----- Entries shown
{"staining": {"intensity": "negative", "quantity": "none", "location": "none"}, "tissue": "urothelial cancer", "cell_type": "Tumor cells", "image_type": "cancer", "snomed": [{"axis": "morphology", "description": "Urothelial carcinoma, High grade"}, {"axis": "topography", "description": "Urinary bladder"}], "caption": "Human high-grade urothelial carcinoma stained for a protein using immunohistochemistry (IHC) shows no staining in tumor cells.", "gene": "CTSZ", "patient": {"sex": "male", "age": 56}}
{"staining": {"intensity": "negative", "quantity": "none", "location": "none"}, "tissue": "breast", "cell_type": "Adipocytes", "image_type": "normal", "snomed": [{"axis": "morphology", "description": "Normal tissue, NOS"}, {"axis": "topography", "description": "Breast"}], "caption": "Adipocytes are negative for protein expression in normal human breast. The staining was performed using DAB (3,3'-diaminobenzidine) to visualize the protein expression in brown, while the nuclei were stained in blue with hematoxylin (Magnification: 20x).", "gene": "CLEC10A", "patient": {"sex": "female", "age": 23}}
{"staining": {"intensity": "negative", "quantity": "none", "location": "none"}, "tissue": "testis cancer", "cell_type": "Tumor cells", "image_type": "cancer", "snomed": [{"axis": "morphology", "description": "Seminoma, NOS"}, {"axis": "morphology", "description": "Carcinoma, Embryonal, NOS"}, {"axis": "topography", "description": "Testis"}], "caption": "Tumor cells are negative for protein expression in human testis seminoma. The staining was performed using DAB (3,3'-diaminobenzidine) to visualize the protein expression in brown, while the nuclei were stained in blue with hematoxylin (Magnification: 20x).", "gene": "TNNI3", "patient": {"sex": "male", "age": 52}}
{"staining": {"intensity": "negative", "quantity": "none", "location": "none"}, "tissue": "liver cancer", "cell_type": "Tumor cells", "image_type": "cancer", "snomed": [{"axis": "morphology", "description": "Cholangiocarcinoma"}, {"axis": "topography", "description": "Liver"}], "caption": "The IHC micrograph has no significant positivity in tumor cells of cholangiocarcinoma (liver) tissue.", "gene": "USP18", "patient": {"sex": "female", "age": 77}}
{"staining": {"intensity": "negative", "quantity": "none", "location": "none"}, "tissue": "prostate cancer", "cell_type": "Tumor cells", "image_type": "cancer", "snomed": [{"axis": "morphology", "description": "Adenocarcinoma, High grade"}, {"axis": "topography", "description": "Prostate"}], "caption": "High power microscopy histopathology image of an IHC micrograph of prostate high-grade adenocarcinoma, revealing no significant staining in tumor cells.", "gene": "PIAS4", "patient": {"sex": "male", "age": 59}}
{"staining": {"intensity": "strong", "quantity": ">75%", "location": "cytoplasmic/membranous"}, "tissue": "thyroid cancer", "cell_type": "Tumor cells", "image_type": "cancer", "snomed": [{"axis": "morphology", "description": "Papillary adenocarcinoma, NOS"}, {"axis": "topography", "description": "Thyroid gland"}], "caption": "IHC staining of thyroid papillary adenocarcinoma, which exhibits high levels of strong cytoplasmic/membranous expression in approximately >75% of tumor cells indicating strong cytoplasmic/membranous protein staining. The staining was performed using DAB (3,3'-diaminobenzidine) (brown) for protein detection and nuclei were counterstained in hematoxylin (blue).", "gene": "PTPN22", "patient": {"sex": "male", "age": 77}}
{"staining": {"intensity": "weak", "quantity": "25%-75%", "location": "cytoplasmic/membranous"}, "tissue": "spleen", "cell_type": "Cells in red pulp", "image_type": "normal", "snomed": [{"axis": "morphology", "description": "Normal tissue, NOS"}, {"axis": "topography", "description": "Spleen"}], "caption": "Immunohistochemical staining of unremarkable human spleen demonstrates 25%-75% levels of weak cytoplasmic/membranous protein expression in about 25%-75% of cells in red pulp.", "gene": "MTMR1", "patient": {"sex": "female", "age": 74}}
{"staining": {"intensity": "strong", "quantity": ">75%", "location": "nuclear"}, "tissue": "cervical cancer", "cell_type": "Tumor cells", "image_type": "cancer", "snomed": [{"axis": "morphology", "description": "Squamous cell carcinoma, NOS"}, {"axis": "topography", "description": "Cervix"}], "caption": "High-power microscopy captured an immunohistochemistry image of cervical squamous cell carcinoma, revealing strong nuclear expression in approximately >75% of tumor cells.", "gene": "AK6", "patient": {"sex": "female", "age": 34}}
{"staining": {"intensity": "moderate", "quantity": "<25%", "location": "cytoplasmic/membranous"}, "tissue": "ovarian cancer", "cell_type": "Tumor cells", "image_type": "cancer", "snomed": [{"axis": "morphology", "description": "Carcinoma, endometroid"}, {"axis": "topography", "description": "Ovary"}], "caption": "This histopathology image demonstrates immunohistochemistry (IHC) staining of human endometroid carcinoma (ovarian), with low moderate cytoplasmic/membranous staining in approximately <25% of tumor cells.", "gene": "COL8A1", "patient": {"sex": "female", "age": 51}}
----------
Task description → Would you please reproduce every line from the one containing "microscopy captured an" through the final line of the listing, and only those lines?

Written answer →
{"staining": {"intensity": "strong", "quantity": ">75%", "location": "nuclear"}, "tissue": "cervical cancer", "cell_type": "Tumor cells", "image_type": "cancer", "snomed": [{"axis": "morphology", "description": "Squamous cell carcinoma, NOS"}, {"axis": "topography", "description": "Cervix"}], "caption": "High-power microscopy captured an immunohistochemistry image of cervical squamous cell carcinoma, revealing strong nuclear expression in approximately >75% of tumor cells.", "gene": "AK6", "patient": {"sex": "female", "age": 34}}
{"staining": {"intensity": "moderate", "quantity": "<25%", "location": "cytoplasmic/membranous"}, "tissue": "ovarian cancer", "cell_type": "Tumor cells", "image_type": "cancer", "snomed": [{"axis": "morphology", "description": "Carcinoma, endometroid"}, {"axis": "topography", "description": "Ovary"}], "caption": "This histopathology image demonstrates immunohistochemistry (IHC) staining of human endometroid carcinoma (ovarian), with low moderate cytoplasmic/membranous staining in approximately <25% of tumor cells.", "gene": "COL8A1", "patient": {"sex": "female", "age": 51}}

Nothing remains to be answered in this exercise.